Your task =>
Transcribe every record exactly.

------ Input ------

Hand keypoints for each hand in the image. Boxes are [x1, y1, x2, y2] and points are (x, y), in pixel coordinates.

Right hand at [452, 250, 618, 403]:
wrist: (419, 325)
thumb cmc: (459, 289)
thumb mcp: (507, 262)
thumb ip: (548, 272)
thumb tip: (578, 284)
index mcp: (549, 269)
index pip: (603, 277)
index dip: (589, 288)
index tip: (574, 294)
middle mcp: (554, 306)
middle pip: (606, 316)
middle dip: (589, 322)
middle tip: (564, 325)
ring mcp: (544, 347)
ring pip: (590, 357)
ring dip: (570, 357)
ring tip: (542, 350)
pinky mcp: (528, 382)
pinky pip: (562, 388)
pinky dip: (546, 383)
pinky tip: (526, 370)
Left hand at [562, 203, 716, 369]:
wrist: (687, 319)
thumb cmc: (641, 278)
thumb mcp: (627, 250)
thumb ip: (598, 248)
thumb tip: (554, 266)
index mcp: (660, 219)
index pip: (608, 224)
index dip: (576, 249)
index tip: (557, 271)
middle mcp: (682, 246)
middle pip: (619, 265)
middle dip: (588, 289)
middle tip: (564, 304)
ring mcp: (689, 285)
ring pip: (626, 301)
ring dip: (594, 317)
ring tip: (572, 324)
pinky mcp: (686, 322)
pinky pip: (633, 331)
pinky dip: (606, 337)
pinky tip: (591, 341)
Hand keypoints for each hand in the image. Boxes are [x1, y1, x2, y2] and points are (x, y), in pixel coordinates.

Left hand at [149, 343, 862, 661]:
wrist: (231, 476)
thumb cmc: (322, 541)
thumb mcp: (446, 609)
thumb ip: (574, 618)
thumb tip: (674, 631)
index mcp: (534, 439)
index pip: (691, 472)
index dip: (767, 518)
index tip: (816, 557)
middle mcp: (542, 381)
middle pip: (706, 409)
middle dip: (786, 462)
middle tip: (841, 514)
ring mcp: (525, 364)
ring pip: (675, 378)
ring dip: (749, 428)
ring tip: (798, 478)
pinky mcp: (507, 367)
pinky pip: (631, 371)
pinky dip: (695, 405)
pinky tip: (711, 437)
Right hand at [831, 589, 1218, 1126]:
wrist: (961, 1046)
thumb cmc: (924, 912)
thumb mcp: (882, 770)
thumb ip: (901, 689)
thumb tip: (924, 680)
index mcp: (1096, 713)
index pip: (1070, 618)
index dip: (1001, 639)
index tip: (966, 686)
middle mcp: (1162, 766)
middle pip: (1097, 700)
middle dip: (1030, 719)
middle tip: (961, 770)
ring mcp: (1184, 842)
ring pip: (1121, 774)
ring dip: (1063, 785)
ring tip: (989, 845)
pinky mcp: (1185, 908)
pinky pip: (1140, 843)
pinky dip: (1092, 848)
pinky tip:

------

Exercise response =>
Hand keypoints for each hand in the image. Boxes are [x1, y1, x2, y2] and points are (x, y), in pixel coordinates.

Right hand at [452, 250, 618, 403]:
wrist: (419, 325)
thumb cmc: (459, 289)
thumb mcp: (507, 262)
thumb ip: (548, 272)
thumb tip: (578, 284)
index mcp: (549, 269)
index pip: (603, 277)
index dip: (589, 288)
index tip: (574, 294)
middle mcp: (554, 306)
middle pip: (606, 316)
middle dip: (589, 322)
middle tip: (564, 325)
ring mcp: (544, 347)
ring pip: (590, 357)
ring dip: (570, 357)
ring tip: (542, 350)
pinky mcp: (528, 382)
pinky pip: (562, 388)
pinky dip: (546, 383)
pinky tip: (526, 370)
Left hand at [562, 203, 716, 369]:
wrist: (687, 319)
thumb cmc: (641, 278)
thumb mcp: (627, 250)
thumb ip: (598, 248)
thumb tip: (554, 266)
index mcp: (660, 219)
index pip: (608, 224)
index dip: (576, 249)
index tip: (557, 271)
middle mcp: (682, 246)
middle pip: (619, 265)
middle dip: (588, 289)
middle tip: (564, 304)
ring mcp: (689, 285)
ring pip: (626, 301)
ring dip: (594, 317)
ring tip: (572, 324)
pinky mcp: (686, 322)
pinky pip: (633, 331)
pinky dip: (606, 337)
pinky tip: (591, 341)
Hand keypoints for each hand in the image. Boxes are [x1, y1, x2, y2] and points are (x, y), in pixel coordinates.

Left hand at [149, 343, 862, 661]:
wrist: (231, 476)
thumb cmc: (322, 541)
thumb mcp: (446, 609)
thumb ip: (574, 618)
thumb tip: (674, 631)
index mcp: (534, 439)
index pip: (691, 472)
index dip: (767, 518)
index tip: (816, 557)
middle mcp: (542, 381)
middle pip: (706, 409)
middle dip: (786, 462)
middle tip: (841, 514)
ring mcp: (525, 364)
ring pip: (675, 378)
ring dip: (749, 428)
ring tip: (798, 478)
pinky mcp: (507, 367)
pinky pip: (631, 371)
pinky dip: (695, 405)
pinky tip: (711, 437)
Right hand at [831, 589, 1218, 1126]:
wrist: (961, 1046)
thumb cmc: (924, 912)
thumb mcp: (882, 770)
thumb ip: (901, 689)
thumb tip: (924, 680)
index mcp: (1096, 713)
index pip: (1070, 618)
index dip: (1001, 639)
index tip: (966, 686)
middle mcp: (1162, 766)
middle pip: (1097, 700)
middle dip: (1030, 719)
middle tip: (961, 770)
ring mcp: (1184, 842)
ring pip: (1121, 774)
ring dip: (1063, 785)
ring tip: (989, 845)
pinky mcp: (1185, 908)
pinky pip: (1140, 843)
pinky dip: (1092, 848)
pinky tip:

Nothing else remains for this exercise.